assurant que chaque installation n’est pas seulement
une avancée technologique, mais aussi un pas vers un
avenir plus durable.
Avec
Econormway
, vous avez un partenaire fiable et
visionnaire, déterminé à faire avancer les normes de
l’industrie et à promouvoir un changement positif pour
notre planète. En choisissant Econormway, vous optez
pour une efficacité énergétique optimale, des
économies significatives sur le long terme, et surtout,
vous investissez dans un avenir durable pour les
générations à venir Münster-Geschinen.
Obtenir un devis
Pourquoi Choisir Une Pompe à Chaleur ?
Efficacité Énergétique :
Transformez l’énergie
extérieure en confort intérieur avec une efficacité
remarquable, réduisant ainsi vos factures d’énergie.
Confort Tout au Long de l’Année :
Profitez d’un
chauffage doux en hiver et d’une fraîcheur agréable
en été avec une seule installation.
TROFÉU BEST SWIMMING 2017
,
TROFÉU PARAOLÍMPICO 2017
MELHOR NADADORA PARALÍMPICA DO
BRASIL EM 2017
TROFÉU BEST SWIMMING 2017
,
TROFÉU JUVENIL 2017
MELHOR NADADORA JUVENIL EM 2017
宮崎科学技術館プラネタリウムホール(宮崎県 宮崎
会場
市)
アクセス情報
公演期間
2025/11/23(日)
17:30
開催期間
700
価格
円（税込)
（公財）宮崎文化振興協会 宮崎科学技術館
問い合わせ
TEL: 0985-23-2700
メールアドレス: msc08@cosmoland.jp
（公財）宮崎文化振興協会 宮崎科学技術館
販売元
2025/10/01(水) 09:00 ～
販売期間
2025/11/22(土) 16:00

__Work request__. Looking through the entries, count the lines that hold the word "TROFÉU" and state that count alone.

__Your response__. 4